Beyond the flame-yard and rising with panting hurt, and falling with undulations, the warm breast of meadows heaved, and the goldenrod swept on with yellowheat; the tender blue wavered; the sumac bled. He looked at his hands. He held them up before his burning eyes, and he found them delicate with fragrant pollen, thin-veined with color. He rose on the sweep of the faun's dream and drifted, a giant butterfly, out the window, on past the enclosed yard, and over the fields of

summer.

And mingled with ecstasy of color; jerked a crazy course among the shimmering white love; and slept on the lips of marigold, and drowned in the honeyed kiss. He splotched his yellow wings with gold; and he ran his keen proboscis deep into the core of cringing violet, and forgetmenot, and buttercup, and daisy, and drove into hysteria the other less violent butterflies. And he was not surprised to note, on a downward sweep in the sun, that his wings were crimson, and that the crimson was mottled with brown.

He took off at a dizzy zigzagging pace after the alluring, the beautiful and dainty lady and drove her into the sun and down to the earth; and she died. He chased all the mournful butterflies away, and those that were slow he slew, and he drank their blood and roamed the love-vine level. Nor was he surprised to note that his wings were brown, and that the brown was mottled with black.

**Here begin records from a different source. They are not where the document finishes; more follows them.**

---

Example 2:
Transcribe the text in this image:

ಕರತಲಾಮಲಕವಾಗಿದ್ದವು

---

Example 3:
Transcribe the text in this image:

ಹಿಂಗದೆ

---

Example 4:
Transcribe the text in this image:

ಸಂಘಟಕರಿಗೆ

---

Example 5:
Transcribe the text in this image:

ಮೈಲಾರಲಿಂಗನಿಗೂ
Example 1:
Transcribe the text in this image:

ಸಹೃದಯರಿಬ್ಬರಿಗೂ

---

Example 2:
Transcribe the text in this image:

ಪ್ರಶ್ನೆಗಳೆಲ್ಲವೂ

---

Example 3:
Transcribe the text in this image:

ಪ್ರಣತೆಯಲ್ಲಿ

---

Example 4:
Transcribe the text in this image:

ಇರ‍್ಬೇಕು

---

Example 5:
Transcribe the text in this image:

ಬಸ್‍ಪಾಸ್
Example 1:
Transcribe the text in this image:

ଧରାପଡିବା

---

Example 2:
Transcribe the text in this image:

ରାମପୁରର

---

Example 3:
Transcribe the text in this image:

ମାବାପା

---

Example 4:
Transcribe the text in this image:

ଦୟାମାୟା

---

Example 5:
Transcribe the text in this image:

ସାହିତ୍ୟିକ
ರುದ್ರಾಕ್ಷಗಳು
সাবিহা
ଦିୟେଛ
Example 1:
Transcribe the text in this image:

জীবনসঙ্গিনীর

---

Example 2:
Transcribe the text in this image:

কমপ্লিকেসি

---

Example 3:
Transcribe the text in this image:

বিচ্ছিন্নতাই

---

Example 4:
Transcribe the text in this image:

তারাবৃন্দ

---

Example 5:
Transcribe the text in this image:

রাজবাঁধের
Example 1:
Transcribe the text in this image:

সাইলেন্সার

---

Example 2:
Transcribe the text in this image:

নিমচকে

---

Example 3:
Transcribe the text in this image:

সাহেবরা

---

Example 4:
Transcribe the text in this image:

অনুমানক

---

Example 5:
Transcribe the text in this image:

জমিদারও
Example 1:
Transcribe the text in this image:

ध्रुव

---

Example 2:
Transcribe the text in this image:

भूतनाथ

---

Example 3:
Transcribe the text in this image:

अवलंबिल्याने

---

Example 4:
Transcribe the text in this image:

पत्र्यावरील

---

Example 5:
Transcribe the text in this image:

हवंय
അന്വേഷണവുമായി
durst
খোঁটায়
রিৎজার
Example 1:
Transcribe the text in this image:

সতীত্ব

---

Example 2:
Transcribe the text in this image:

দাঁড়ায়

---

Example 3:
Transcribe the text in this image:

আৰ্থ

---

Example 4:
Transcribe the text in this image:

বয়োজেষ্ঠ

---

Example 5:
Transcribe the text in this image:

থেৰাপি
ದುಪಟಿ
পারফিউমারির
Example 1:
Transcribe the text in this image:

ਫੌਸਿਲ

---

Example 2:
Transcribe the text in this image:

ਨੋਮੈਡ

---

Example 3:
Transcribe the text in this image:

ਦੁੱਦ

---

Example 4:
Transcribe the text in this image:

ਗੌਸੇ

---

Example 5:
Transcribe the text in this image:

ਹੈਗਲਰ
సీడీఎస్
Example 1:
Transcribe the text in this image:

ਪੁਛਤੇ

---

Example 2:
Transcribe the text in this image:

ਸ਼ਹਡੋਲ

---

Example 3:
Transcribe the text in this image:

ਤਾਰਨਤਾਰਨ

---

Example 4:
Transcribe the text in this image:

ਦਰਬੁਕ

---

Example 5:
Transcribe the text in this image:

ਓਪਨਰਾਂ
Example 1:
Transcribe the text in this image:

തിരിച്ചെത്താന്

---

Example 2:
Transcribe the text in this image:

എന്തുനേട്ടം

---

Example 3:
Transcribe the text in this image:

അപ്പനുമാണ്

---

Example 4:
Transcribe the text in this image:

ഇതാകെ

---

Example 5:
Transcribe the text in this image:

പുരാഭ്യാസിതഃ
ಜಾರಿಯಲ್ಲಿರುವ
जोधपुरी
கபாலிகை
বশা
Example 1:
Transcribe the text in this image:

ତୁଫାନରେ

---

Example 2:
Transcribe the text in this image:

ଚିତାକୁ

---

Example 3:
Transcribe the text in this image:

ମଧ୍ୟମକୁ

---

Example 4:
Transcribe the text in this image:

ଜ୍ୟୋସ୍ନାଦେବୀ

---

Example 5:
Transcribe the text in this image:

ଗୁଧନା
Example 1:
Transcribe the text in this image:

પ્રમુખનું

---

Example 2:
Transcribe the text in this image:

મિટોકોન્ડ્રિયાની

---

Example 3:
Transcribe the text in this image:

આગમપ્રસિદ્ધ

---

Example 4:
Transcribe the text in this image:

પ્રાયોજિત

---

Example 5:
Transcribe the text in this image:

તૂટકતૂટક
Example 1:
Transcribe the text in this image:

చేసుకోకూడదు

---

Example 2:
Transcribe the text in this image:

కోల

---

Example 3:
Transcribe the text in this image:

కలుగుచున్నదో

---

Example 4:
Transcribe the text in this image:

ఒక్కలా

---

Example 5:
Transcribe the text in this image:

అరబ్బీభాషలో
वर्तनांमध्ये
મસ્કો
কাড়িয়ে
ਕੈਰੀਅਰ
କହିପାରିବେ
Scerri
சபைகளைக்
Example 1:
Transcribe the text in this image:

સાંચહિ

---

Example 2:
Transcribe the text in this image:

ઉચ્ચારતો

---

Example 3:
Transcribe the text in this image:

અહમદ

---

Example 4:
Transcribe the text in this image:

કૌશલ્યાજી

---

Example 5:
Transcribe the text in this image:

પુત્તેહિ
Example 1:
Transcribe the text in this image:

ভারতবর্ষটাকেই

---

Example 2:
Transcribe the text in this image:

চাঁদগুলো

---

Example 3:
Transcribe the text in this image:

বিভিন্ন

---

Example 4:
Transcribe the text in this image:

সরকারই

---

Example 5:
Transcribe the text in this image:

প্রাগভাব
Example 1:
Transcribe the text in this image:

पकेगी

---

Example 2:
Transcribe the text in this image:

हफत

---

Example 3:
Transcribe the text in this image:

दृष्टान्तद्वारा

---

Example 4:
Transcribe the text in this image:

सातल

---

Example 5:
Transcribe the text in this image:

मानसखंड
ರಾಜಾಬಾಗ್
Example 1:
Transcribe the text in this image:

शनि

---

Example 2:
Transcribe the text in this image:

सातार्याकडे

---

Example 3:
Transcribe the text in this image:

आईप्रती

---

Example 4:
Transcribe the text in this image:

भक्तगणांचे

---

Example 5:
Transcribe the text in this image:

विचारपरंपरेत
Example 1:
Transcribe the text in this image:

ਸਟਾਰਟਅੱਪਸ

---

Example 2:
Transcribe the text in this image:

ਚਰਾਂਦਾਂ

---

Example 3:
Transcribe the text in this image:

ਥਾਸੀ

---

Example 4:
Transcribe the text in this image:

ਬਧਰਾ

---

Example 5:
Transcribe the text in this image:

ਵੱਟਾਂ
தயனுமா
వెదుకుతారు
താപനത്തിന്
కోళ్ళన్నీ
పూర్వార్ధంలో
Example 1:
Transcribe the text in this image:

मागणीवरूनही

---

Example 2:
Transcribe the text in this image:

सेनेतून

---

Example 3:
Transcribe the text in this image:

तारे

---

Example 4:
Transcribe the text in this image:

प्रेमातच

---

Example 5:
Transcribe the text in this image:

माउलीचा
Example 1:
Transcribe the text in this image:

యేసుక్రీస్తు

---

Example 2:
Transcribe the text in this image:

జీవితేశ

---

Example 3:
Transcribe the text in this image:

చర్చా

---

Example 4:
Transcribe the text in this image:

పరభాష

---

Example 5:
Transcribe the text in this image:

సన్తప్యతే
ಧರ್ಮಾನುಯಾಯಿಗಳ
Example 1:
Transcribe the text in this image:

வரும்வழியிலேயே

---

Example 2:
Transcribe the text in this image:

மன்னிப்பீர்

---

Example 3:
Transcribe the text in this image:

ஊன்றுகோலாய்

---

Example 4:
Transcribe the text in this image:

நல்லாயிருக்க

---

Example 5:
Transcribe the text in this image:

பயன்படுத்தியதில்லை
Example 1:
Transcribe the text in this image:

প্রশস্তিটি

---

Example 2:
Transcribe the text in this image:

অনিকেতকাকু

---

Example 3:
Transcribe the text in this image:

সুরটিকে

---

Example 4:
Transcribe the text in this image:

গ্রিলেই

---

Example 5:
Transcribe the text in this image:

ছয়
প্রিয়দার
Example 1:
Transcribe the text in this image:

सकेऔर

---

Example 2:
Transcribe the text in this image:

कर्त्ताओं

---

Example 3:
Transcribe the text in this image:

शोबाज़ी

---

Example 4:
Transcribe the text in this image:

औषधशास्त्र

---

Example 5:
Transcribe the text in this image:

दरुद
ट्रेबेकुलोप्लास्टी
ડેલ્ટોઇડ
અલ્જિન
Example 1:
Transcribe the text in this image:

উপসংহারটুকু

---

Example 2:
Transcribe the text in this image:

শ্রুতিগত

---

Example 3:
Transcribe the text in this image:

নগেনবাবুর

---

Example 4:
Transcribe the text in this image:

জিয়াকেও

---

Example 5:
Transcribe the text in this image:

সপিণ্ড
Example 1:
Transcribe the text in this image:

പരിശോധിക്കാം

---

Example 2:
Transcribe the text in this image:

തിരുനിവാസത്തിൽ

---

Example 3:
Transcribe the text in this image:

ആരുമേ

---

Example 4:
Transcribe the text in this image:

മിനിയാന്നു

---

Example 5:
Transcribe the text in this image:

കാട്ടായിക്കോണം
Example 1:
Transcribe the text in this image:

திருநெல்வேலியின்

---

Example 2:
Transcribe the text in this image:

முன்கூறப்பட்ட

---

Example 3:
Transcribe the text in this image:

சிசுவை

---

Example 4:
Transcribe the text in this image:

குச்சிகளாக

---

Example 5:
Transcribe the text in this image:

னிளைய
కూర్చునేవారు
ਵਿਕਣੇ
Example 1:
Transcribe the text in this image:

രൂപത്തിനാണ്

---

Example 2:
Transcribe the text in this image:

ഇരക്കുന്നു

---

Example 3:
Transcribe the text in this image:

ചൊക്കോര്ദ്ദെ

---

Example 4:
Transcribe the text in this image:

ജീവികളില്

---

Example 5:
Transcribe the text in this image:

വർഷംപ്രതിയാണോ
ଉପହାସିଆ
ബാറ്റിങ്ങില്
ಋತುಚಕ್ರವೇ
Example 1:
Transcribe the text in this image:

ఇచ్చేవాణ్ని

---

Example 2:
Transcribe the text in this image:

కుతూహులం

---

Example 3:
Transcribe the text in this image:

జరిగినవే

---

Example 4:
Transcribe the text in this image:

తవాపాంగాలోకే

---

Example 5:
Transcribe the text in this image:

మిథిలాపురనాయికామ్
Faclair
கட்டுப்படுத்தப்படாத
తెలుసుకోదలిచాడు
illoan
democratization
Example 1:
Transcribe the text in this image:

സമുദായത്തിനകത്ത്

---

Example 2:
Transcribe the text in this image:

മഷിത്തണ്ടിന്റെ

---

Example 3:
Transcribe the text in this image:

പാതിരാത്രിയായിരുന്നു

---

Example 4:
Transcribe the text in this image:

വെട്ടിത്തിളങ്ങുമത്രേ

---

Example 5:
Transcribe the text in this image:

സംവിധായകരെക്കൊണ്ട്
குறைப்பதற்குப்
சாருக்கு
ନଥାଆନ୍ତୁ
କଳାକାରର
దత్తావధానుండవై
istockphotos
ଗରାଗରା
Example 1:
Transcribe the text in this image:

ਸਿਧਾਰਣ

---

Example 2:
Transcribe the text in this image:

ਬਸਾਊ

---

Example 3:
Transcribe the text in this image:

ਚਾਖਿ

Dashing out of the sunlight he entered the dark magnolias, and mingled with the mistletoe. He swept down upon dark flitting, fluttering shadows that screamed with terror, and screeched with pain. And he slew the bats. Their carcasses fell silently upon the floor of the cave, sucked dry of blood. He watched them float down like shadows. And his wings were black, and the black was marked with drops of blood.

Sated, he flew out of the cavern-out of the darkness. Below him lay fields of color flowers and hovering butterflies, myriad, many. Plummeting to earth, like the sleek marten, or like the deadly hawk, or like the vengeful eagle, he curled up in the sun, and slept. He was wakened, a satyr, by sound of blood-call; by the marshalled armies in his blood that beat against the door of his brain; and he wakened slowly, leisurely. He was startled by the sound of music, and the vision of love. He leapt to his feet, a magnificent animal of lust, and ran down the hillside in search of his golden mate.

The odor-the essence of spring assailed him; of spring ripening into luscious summer, of fruitful, abundant summer, and the sweet intoxication of himself, his mad burning self impelled him at a run down the valleys and up the mountains, zephyr light upon his goat's feet, crushing tender flowers and following the scent.

And following the music until he dispersed all the swarms of butterflies, and scattered the feathers of the birds and smote with anger the bones of the bats, stamped into the earth the fine fur of the bats, and broke with thunderbolt madness into the chaotic self-storm, panting down the steeps and wallowing in the sensuous vales where tired, exhausted, he lay down and slept again.

The final strains of his reverie dwindled, sustained the long long long and last poignant sweet frustration of substance and sense into pleasant sadness into aching sobs into broken denouement into shuddering innuendo into silence, into silence silence.

The music stopped amid the roar of prolonged applause. The voice of the announcer said the entirely unromantic human voice said: "You have heard DeBussy's The Prelude to the Afternoon of a Faun." And the fat one's vulgar hulk rose from the floor while he reached with huge ham-like hand for the knob, and he turned the radio off.